José Antônio Cotrim Júnior, médico, disse que foi Luzia internada com quadro de isquemia de membro inferior e, após avaliação, foi solicitada uma tomografia, sendo necessária uma revascularização de membro.

Esclareceu que a autora possuía uma artéria obstruída, sendo necessário um enxerto para que a vascularização do membro ocorresse novamente. A testemunha também afirmou que todo quadro de isquemia (trombose) é grave, com impedimento do fluxo sanguíneo.

Esclareceu o médico que não foi responsável pelo atendimento inicial da autora e que, quando atendeu Luzia, esta já havia perdido parte de seu pé. Esclareceu que "refez" o enxerto anterior, que estava obstruído. Não se recordou se Luzia reclamava de dores no pulmão, mas afirmou se lembrar, vagamente, que havia suspeita de pneumonia, segundo diagnóstico inicial, sendo que o quadro, em verdade, era de evolução de embolia pulmonar.

A testemunha também afirmou que, após o procedimento de enxerto, ocorreu a revascularização do membro, mas houve uma nova oclusão do enxerto, tendo o quadro evoluído para a perda do pé e tornozelo esquerdos...

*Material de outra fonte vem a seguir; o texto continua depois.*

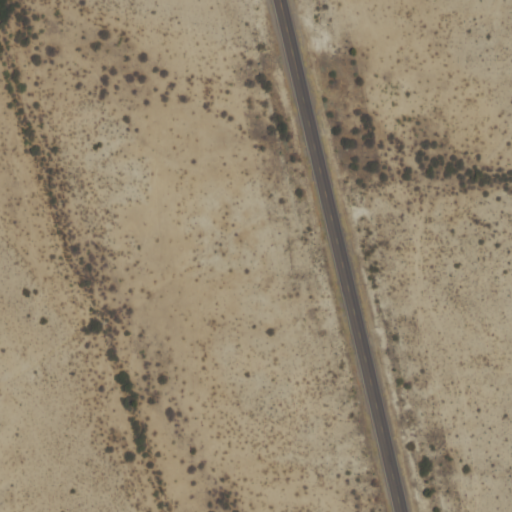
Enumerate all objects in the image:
road: (341, 256)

A circunstância está a indicar a ocorrência de erro médico. Segundo a testemunha M., teria efetivamente ocorrido um erro, segundo lhe informou um médico (de cujo nome a testemunha não conseguiu se recordar) que atendeu posteriormente Luzia no hospital universitário (ABHU).

Também é relevante reprisar que a extensa documentação médica trazida aos autos não indica ter sido realizado exame pós-cirúrgico junto ao HC/FAMEMA, para certificar a inocorrência de nova obstrução circulatória no membro inferior esquerdo da parte autora.

O HC/FAMEMA não fez qualquer referência a esse respeito em sua contestação. E tampouco há menção a exames pós-cirúrgicos no laudo pericial.

Bem se vê, portanto, que a prova dos autos converge para a configuração do erro médico, do qual decorre a responsabilidade civil administrativa atribuída ao HC /FAMEMA...

O dano moral nos parece evidente no caso sub judice, tendo em vista a perda do pé e tornozelo esquerdos da parte autora, com comprometimento de sua qualidade de vida, de sua alegria de viver e de sua capacidade laborativa, como esclareceram as testemunhas ouvidas no curso da instrução...

Isto posto, na forma do que dispõe o artigo 487, inciso I, do Código de Processo Civil, JULGO PROCEDENTES OS PEDIDOS, o que faço para o fim de condenar o HC/FAMEMA, em caráter cumulativo:

a) o pagamento de indenização por danos morais, no valor de R$ 150.000,00 (cento e cinquenta mil reais), com atualização monetária...

b) o pagamento de pensão mensal e vitalícia em favor da parte autora da ação, no valor de 1 (um) salário mínimo em vigor à época da quitação, a partir da data da amputação do pé e tornozelo esquerdos ...

c) a arcar com os custos para colocação de uma prótese no local da amputação do pé e tornozelo esquerdos da autora da ação, em valor a ser definido em fase de liquidação.

P.R.I.C. Marilia, 21 de junho de 2022 Walmir Idalêncio dos Santos Cruz, juiz de direito".